Ten eerste denkt de taalleerder dat hij/zij geen respect krijgt en dus niet serieus
wordt genomen. Daarnaast leert de taalleerder verkeerd (denkt dat de taal correct is
en neemt dit dan over).
5. Moet het taalaanbod aan alle T2-verwervers op dezelfde manier en tot op dezelfde
hoogte worden aangepast? Zo ja, waarom?

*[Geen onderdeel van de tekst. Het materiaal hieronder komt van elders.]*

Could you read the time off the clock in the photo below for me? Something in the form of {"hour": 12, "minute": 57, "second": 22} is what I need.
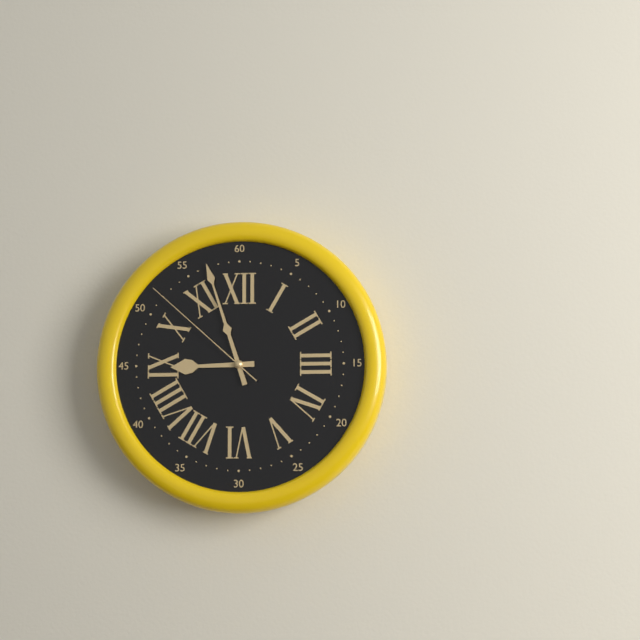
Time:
{"hour": 8, "minute": 57, "second": 52}
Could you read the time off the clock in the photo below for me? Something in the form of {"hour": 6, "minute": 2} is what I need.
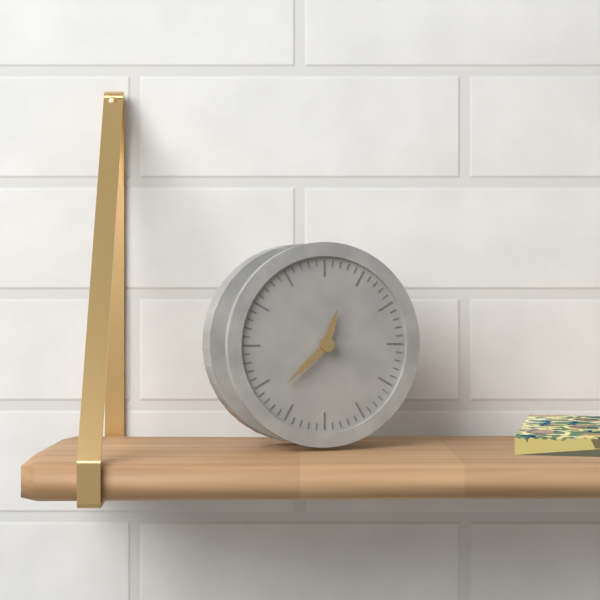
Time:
{"hour": 12, "minute": 38}
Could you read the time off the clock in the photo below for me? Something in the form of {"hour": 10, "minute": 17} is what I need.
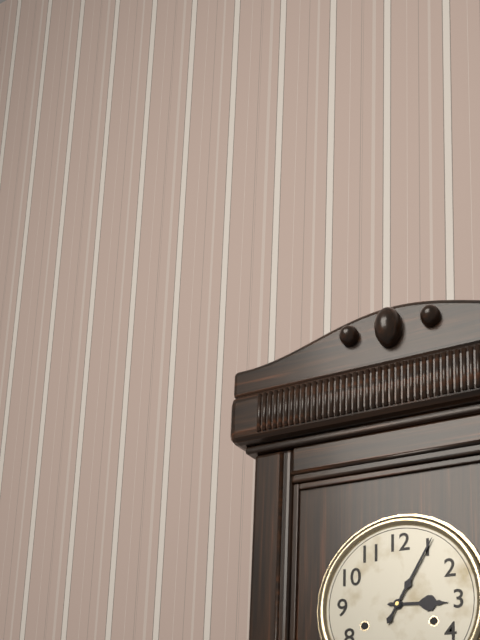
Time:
{"hour": 3, "minute": 5}
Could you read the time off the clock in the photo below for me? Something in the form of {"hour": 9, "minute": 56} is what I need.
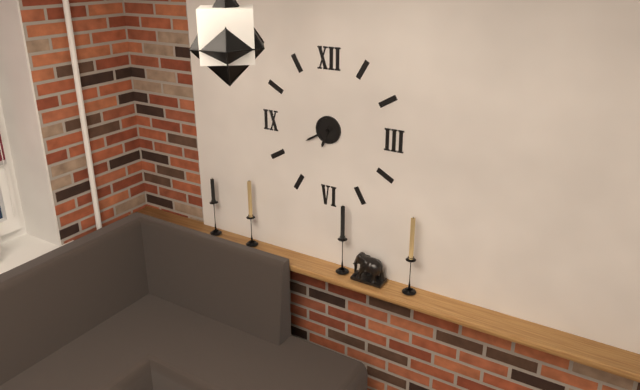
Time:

Zo nee, waarom niet?
Nee, van belang zijn de leeftijd, scholing in eigen land, uitstroomdoel en moedertaal.
Je moet dus inspelen op de achtergrond en doelen van de cursist.

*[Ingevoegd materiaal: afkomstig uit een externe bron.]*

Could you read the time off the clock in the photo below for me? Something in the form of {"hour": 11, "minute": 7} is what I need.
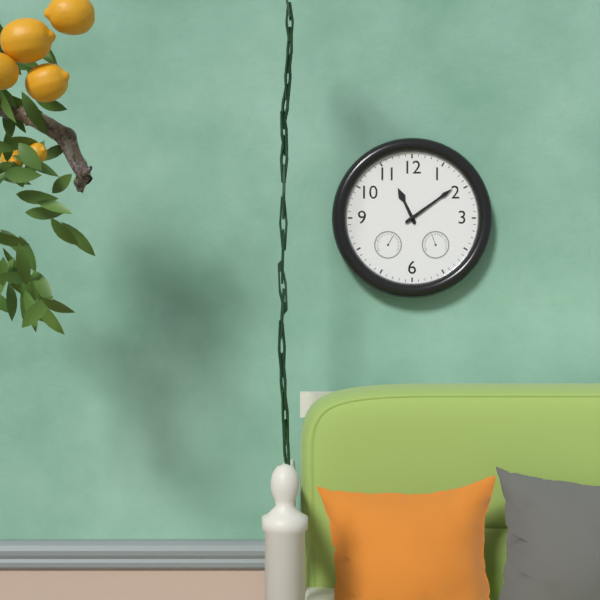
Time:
{"hour": 11, "minute": 9}
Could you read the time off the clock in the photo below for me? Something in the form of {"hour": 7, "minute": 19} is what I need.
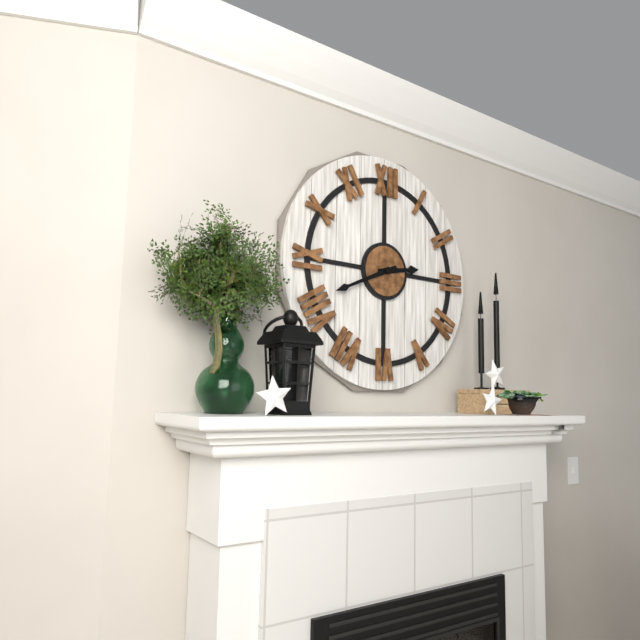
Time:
{"hour": 2, "minute": 41}
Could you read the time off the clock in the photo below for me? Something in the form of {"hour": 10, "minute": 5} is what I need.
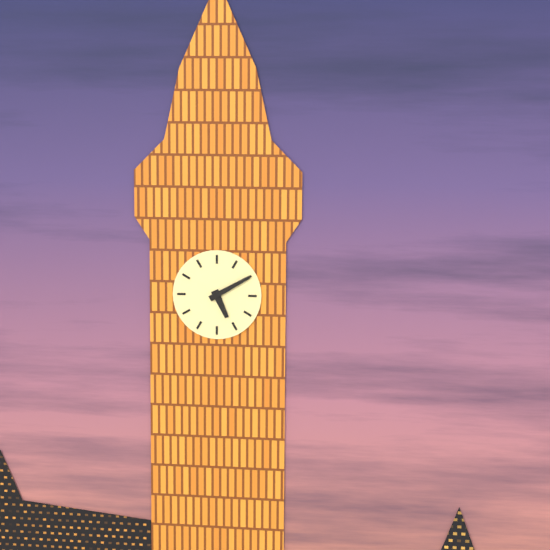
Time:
{"hour": 5, "minute": 10}
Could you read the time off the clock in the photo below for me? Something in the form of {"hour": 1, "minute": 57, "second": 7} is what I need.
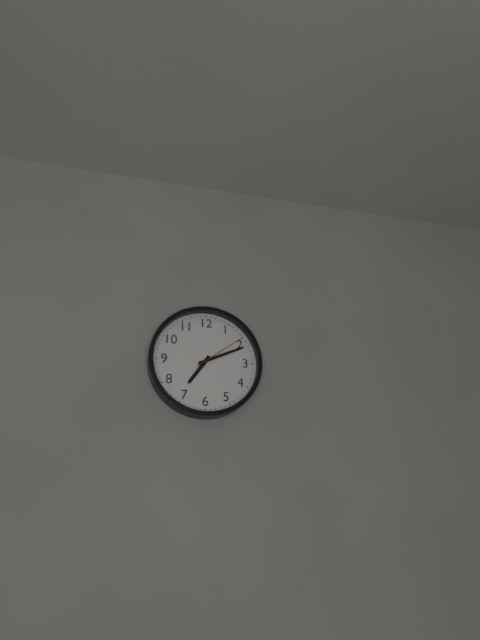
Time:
{"hour": 7, "minute": 11, "second": 9}
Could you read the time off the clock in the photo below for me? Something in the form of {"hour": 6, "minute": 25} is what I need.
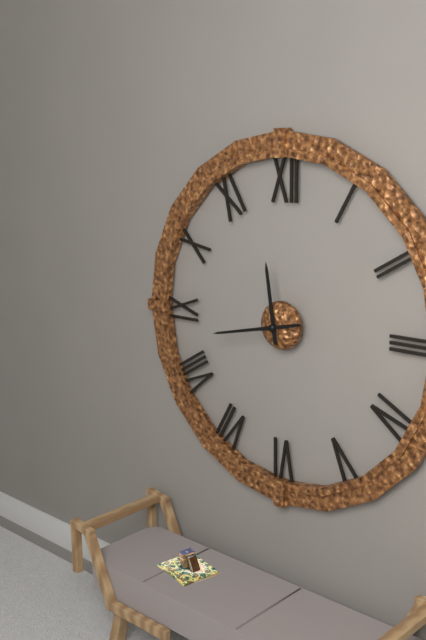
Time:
{"hour": 11, "minute": 43}
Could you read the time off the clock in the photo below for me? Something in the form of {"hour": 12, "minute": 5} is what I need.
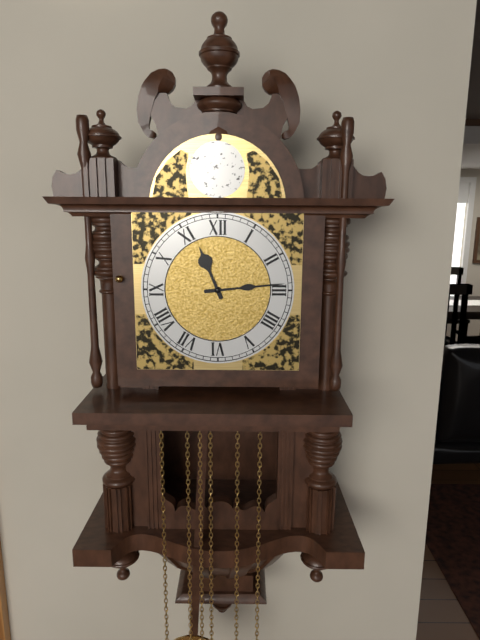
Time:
{"hour": 11, "minute": 14}
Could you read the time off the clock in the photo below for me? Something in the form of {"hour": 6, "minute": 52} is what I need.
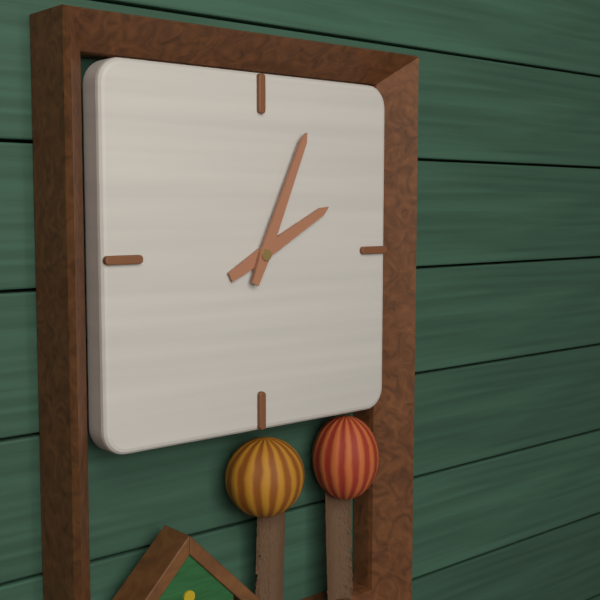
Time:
{"hour": 2, "minute": 4}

6. Wat is de functie van impliciete feedback in de interactie met T2-verwervers?
De ander de gelegenheid geven om steeds de correcte vorm te horen te krijgen.
7. Wat is modeling?
Het geven van het correcte model – voordoen, waardoor het inslijpt.
, Zelftoetsen van hoofdstuk 1, 2, 5, 8 en 9
8. Wat is expansie?
Daarbij wordt de onvolledige uiting van een T2-verwerver uitgebreid tot een
volledige (het gaat dan meestal om uitbreiding met morfemen of woorden die een
grammaticale functie hebben en dus geen inhoudswoorden zijn).
9. Noem minstens vijf factoren die het succes van T2-vaardigheid bepalen. Welke
factoren worden de belangrijkste geacht? Gelden die voor alle T2-leerders of voor
alle vaardigheden?
- Vooropleiding en geletterdheid
- Taalcontact, taalaanbod en interactie
- Extravert en introvert
- Onderwijs in de T2
- Vooropleiding en geletterdheid
De belangrijkste factoren zijn: vooropleiding en geletterdheid,
taalaanbod/taalcontact en interactie, onderwijs.